▸ **WRITTEN TASK**: Continue the article on the Braskem board reshape, picking up after its last sentence.

▸ **TEXT TO READ**:
Key Points
— Petrobras (B3:PETR4) and Novonor (Odebrecht’s successor) jointly nominated members for the new Braskem board ahead of Wednesday April 29 shareholder assembly — finalizing the governance shift that began with IG4 Capital’s purchase of Novonor’s 50.1 percent voting stake. Under the new shareholder agreement signed late April, Petrobras and IG4 will share control of Braskem with parity board representation and consensus-required deliberation framework.
— Board structure: 11 effective members plus alternates for a 2-year unified term running through Annual Shareholders’ Meeting reviewing 2027 fiscal year. Hector Nunez (Novonor nominee) becomes Chairman and Olavo Bentes David (Petrobras nominee) becomes Vice-Chairman. Petrobras CEO Magda Chambriard expected to ultimately assume Chairman role per Valor reporting.
— Petrobras stake math: currently 47 percent of voting capital + 36.1 percent total capital, but will gain governance parity through new shareholder agreement. Pre-transaction Novonor held 50.1 percent ON shares and 7 of 11 board seats, Petrobras held 4. Post-IG4 transaction with new agreement: Petrobras and IG4 each appoint equal directors and management. Transaction closes Q3 2026.
The Braskem board reshape concluding Wednesday closes the most consequential Brazilian petrochemical governance transition in 15 years — replacing Odebrecht’s post-Lava-Jato Novonor with private-equity IG4 while elevating Petrobras to genuine joint-control parity.
Brazil’s largest petrochemical company is closing its most consequential governance transition since the Lava Jato investigation. The Rio Times, the Latin American financial news outlet, reports that the Braskem board reshape concluding at Wednesday April 29’s shareholder assembly will replace Odebrecht-successor Novonor with private-equity firm IG4 Capital while elevating Petrobras to joint-control parity — finalizing the most consequential Brazilian petrochemical governance shift in 15 years and unlocking the structural restructuring framework Braskem has been pursuing since 2023.

▸ **EXTRACTED ENTRIES**:

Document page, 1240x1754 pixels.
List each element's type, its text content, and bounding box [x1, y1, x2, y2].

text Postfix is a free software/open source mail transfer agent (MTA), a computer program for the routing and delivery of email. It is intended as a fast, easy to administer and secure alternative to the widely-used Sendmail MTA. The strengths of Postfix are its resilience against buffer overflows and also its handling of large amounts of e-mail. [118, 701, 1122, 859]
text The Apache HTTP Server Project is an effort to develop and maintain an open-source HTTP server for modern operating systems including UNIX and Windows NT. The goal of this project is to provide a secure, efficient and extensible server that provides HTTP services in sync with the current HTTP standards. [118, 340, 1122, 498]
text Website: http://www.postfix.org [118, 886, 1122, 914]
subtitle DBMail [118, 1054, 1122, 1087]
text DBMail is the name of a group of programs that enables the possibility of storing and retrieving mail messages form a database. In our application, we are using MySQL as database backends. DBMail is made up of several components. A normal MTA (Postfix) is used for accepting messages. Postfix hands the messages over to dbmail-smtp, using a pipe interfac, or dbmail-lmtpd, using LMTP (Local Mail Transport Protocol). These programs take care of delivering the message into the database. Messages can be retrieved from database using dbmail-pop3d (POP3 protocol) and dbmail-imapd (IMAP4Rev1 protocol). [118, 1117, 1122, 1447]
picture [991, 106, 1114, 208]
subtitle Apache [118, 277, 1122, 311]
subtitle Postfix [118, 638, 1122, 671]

▸ **RESULT OF THE TASK**:
“According to the New AA Braskem [Shareholders Agreement], the Company’s governance will be balanced between the Buyer and Petrobras, including the obligation to obtain consensus in all deliberations of the Board of Directors and the General Meeting, and the right of the parties to appoint an equal number of members to the Board of Directors and the Executive Management,” Braskem said in its SEC Form 6-K filing. The structural shift gives Petrobras the governance parity that the state oil major has been pursuing for over a decade.
The Braskem Board Reshape Mechanics
The new board structure has 11 effective members plus alternates for a unified 2-year term running through the 2027-fiscal-year shareholder meeting. Hector Nunez (Novonor nominee) becomes Chairman of the Board, with Olavo Bentes David (Petrobras nominee) as Vice-Chairman. Per Valor reporting, Petrobras CEO Magda Chambriard is expected to ultimately assume the Chairman role once IG4’s transition completes.
Other effective board members include Guilherme Simoes de Abreu, Rodrigo Tiradentes Montecchiari, Edmundo Jose Correia Aires, Joao Pinheiro Nogueira Batista, Juliana Sa Vieira Baiardi, Mauricio Dantas Bezerra, and Lucas Cive Barbosa. Three independent candidates round out the slate: Jose Mauro Mettrau Carneiro da Cunha, Carlos Plachta, and Gesner Jose de Oliveira Filho.
Pre-transaction governance: Novonor held 50.1 percent of ON (voting) shares and 7 of 11 board seats; Petrobras held 47 percent voting plus 36.1 percent total capital but only 4 seats. Post-IG4 transaction with the new shareholder agreement: Petrobras and IG4 each appoint equal directors and equal executive management members, with consensus required for all major decisions.
The IG4 Capital Acquisition Context
IG4 Capital — a Brazilian private-equity firm focused on infrastructure and special situations — acquired Novonor’s controlling stake through Shine I Fundo de Investimento em Participacoes (FIP), a vehicle managed by Vortex Capital and advised by IG4 Capital. The transaction was announced in late February 2026 and structurally restructured Braskem’s controlling-shareholder framework.
Petrobras’s strategic decision: in the February relevant-fact filing, Petrobras’s board confirmed it would not exercise right of first refusal nor tag-along rights in the Novonor-IG4 transaction. The choice meant Petrobras did not acquire the Novonor stake to become sole controller, nor sell its own stake. This deliberate non-exercise — combined with subsequent shareholder-agreement negotiation — secured Petrobras the governance parity outcome.
For IG4, Braskem represents the largest single investment in the firm’s portfolio. The Brazilian PE firm will deploy operational expertise from its previous portfolio companies (CCR, Engepar, Compass) to support Braskem’s structural restructuring. The 30-day post-closing window will produce the new shareholder agreement that formalizes the parity structure into operational decision-making.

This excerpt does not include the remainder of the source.